Chap # 9

24.4K 2.6K 212
                                    

Pernikahan.

Kata itu terdengar seperti hukuman. Bukan berarti aku tidak berkeinginan membangun rumah tangga di masa depan, hanya saja saat ini secara mental dan psikis jauh dari kata siap. Ada banyak target yang belum tercapai.

Meski begitu di sisi lain permintaan Nenek Euis seakan membuka kesempatan bersama Alvaro. Tanpa pernah berani bermimpi tiba-tiba saja aku di hadapkan pada pilihan sulit. Menjalani tiga bulan dalam kepura-puraan atau mengabaikan keinginan Nenek Euis.

Aku meraih kesempatan pertama tanpa pikir panjang. Entah darimana keberanian mengambil keputusan yang penuh risikonya menakutkan. Alvaro tidak banyak mendebat begitu mendengarku mengabulkan permintaan neneknya. Kalau bukan karena sangat menyayangi perempuan paruh baya itu, dia pasti sudah menolak habis-habisan ide konyol itu.

Setelah kembali ke apartemen, dalam keheningan, aku baru menyadari terlalu cepat mengambil keputusan. Tiga bulan memang bukan waktu yang lama tetapi efek samping berita ini bisa membuatku tersiksa setidaknya hingga kelulusan. Aku harus tetap merahasiakan situasiku yang baru dari orang-orang di kampus termasuk dosen.

Suara pintu depan terbuka memotong lamunan. Aku segera bangkit dari sofa untuk melihat siapa yang datang.

"Ada yang tertinggal, Pak?" sapaku begitu sesosok lelaki muncul dari ruang tamu.

"Ya." Alvaro melewatiku tanpa menoleh. Sikap dingin. "Kamu istirahat saja."

"Kondisi Nenek Euis bagaimana, Pak?"

"Sudah lebih baik," jawabnya sebelum membuka pintu kamar. "Kamu boleh pulang ke rumahmu setelah acara besok. Mulai minggu depan kamu akan tinggal di sini menemani Nenek."

"Baik, Pak."

Alvaro menghilang di balik pintu. Keberadaannya lenyap dari pandangan. Dengan kepala masih dipenuhi kebingungan aku belum beranjak dari tempatku berdiri. Ada yang harus kusampaikan pada Alvaro.

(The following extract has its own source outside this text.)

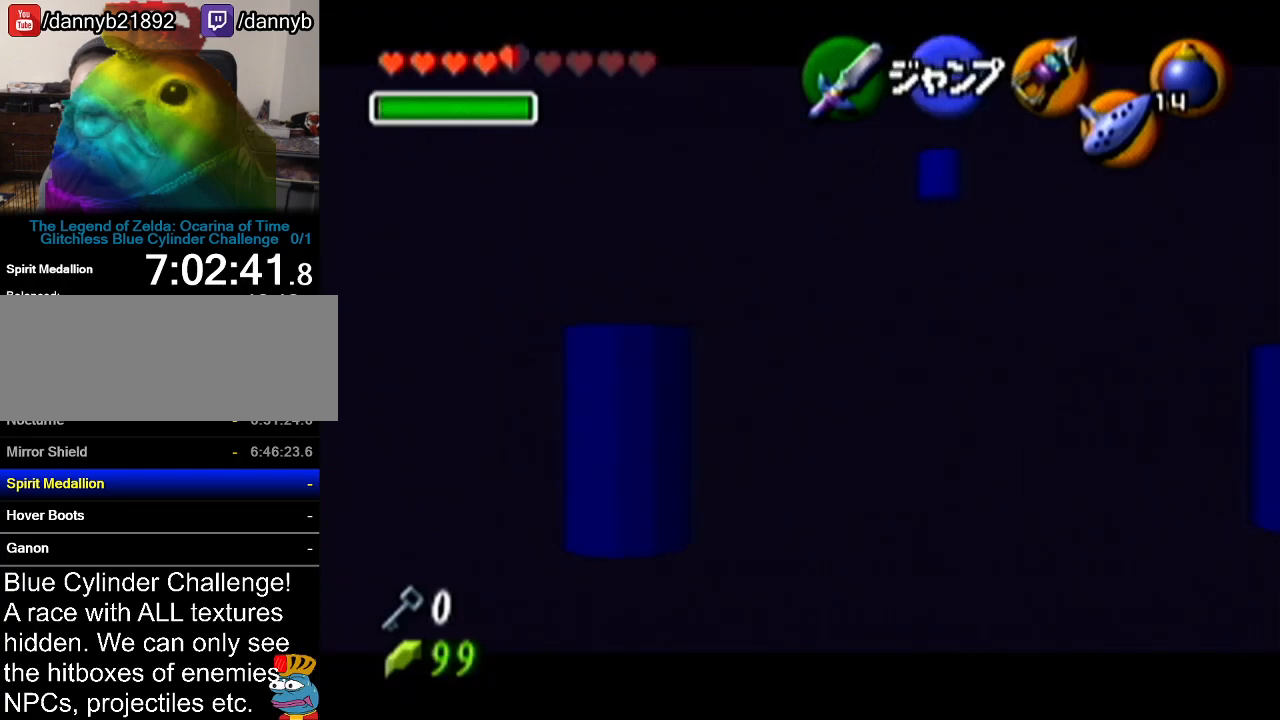
{"buttons": ["Z"], "left_stick": "up", "events": []}
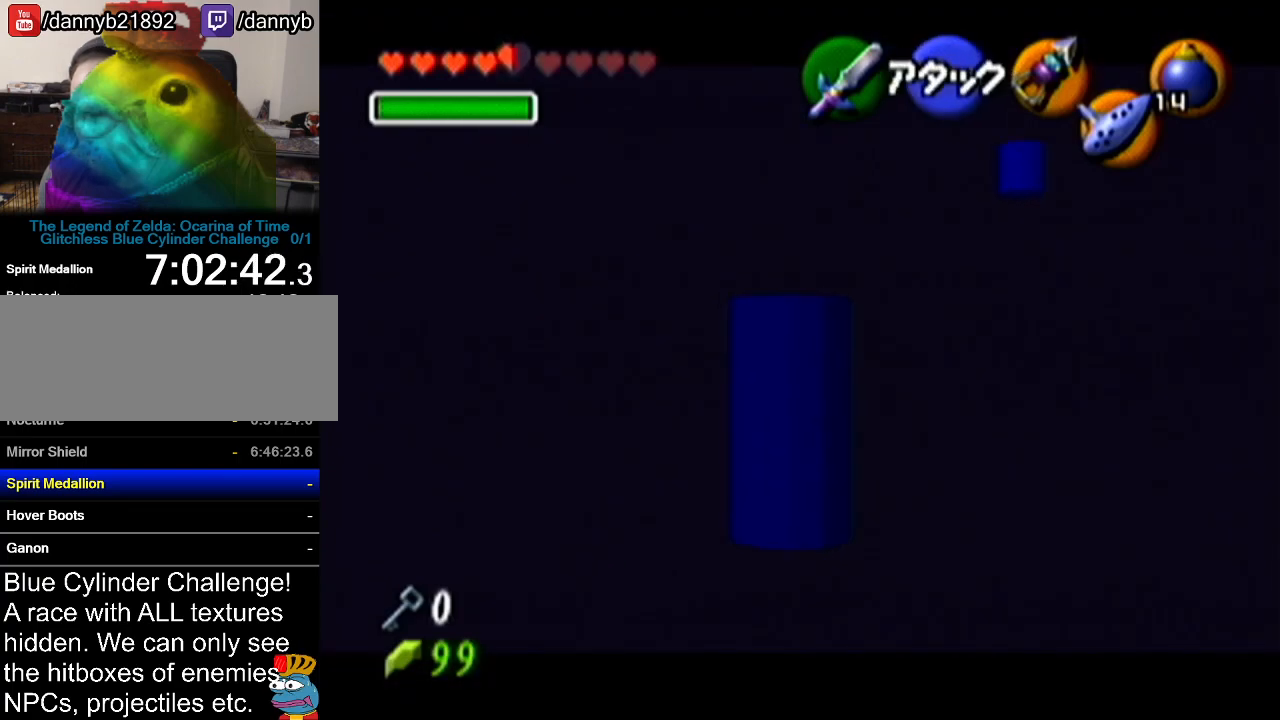
{"buttons": ["Z"], "left_stick": "up", "events": []}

Selang lima belas menit lelaki itu keluar dari kamarnya. Pakaiannya sudah berganti dengan model yang sama.

"Tidak istirahat?"

"Belum, Pak. Mm... kalau tidak keberatan, saya ingin bicara sebentar sama Bapak."

Alvaro melirik jam di tangannya lalu bergerak ke sofa berlengan tunggal. Caranya saat akan duduk tampak elegan. "Waktumu tidak banyak. Saya harus kembali ke rumah sakit. Apa yang mau kamu ceritakan."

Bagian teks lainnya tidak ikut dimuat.